Con la figura del sofista nasce, dunque, la figura dell'insegnante.

Protagora, il più famoso dei sofisti, nasce intorno al 480 a.C. ad Abdera, città della Tracia. La sua tesi più famosa è quella secondo la quale "l'uomo è misura di tutte le cose, di quelle che sono in quanto sono, di quelle che non sono in quanto non sono". Col termine "uomo", tuttavia, Protagora non intende tutto il genere umano, ma solo il singolo individuo. Ogni cosa, pertanto, è relativa, a seconda di come appare a chi la percepisce.

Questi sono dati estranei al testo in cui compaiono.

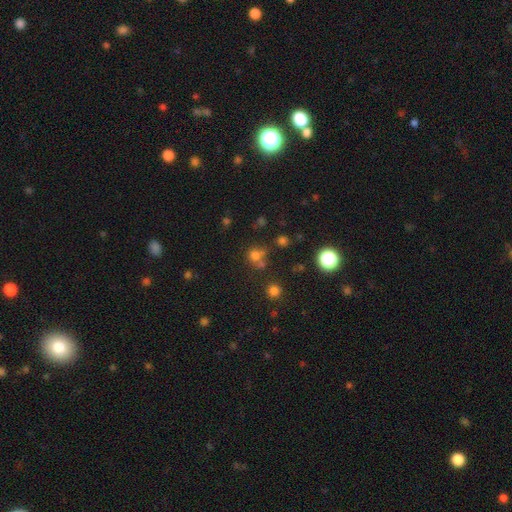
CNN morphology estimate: Smooth or featured?
  - smooth: 67% *
  - star or artifact: 24%
  - featured or disk: 9%
How rounded?
  - round: 80% *
  - in between: 19%
  - cigar-shaped: 1%
Merging?
  - none: 52% *
  - merger: 30%
  - minor disturbance: 12%
  - major disturbance: 6%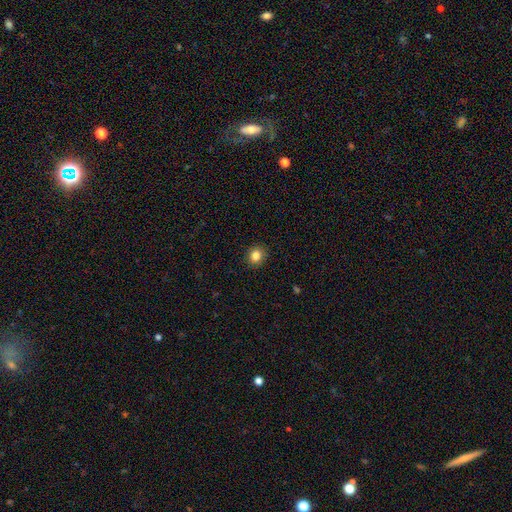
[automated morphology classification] smooth_or_featured: smooth (p=0.85) [alt: star or artifact p=0.10]
how_rounded: round (p=0.80) [alt: in between p=0.20]
merging: none (p=0.90) [alt: minor disturbance p=0.07]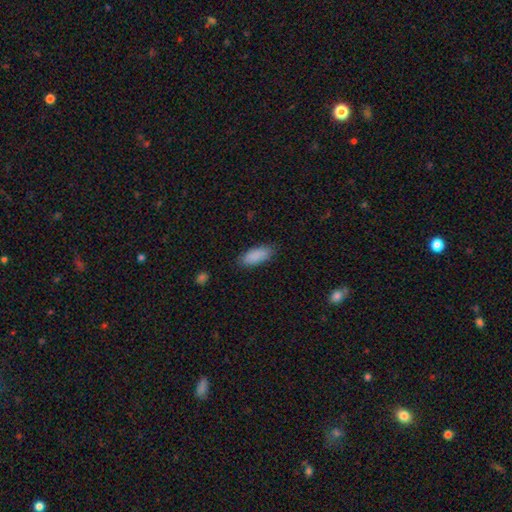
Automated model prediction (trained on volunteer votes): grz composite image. It shows a smooth galaxy with no disk features (89%) that is in between round and cigar-shaped (83%). Merging: none (83%).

Infatti, a proposito della divinità, Protagora afferma "Riguardo agli dei non ho la possibilità di accertare né che sono né che non sono, opponendosi a ciò molte cose: l'oscurità dell'argomento e la brevità della vita umana", ovvero, poiché degli dei non si ha alcuna esperienza sensibile, non è possibile affermare nulla su di loro, poiché l'uomo non può essere in alcun modo misura di quello che non riesce a percepire.

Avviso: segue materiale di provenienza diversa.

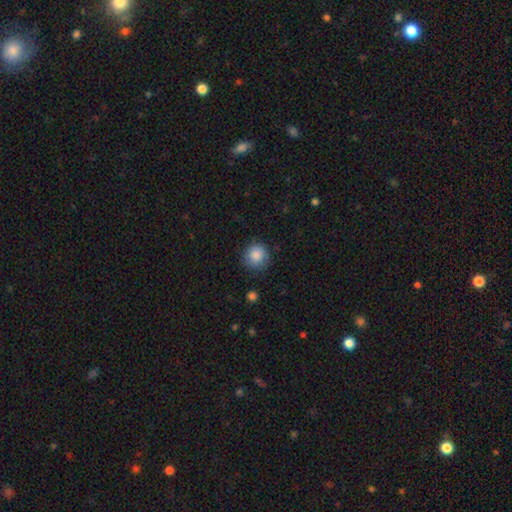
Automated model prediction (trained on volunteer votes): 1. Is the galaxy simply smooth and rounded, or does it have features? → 86% smooth, 8% star or artifact, 5% featured or disk.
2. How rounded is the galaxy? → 92% round, 7% in between, 1% cigar-shaped.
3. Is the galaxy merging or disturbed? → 83% none, 12% minor disturbance, 3% major disturbance, 1% merger.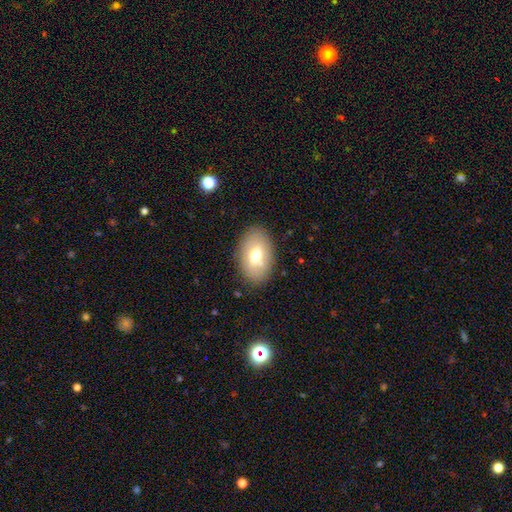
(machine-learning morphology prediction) This appears to be a smooth galaxy with no disk features (68%) that is in between round and cigar-shaped (88%). Merging: none (84%).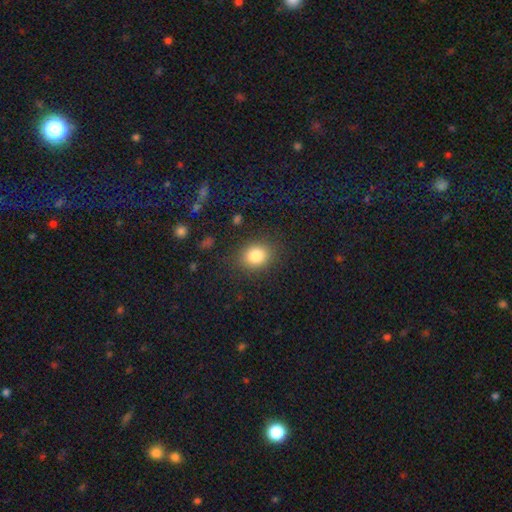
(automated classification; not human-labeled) This is clearly a smooth galaxy (83%). How rounded: likely round (63%). Merging: clearly none (86%).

Lo stesso criterio di verità è valido anche al livello etico. 

Ma allora, come può il sofista presentarsi come maestro? Come può farsi pagare per dispensare un sapere puramente soggettivo? 

Protagora paragona il mestiere del sofista a quello del medico, distinguendo l'utile al dannoso, curando quindi lo stato di malattia mentale che fa percepire come utili le cose che in realtà non lo sono, sia sul piano dell'individuo, sia sul piano della città. Assume, in questo modo, notevole importanza il linguaggio, che cessa di essere un semplice strumento comunicativo e diventa esso stesso oggetto d'indagine e d'insegnamento.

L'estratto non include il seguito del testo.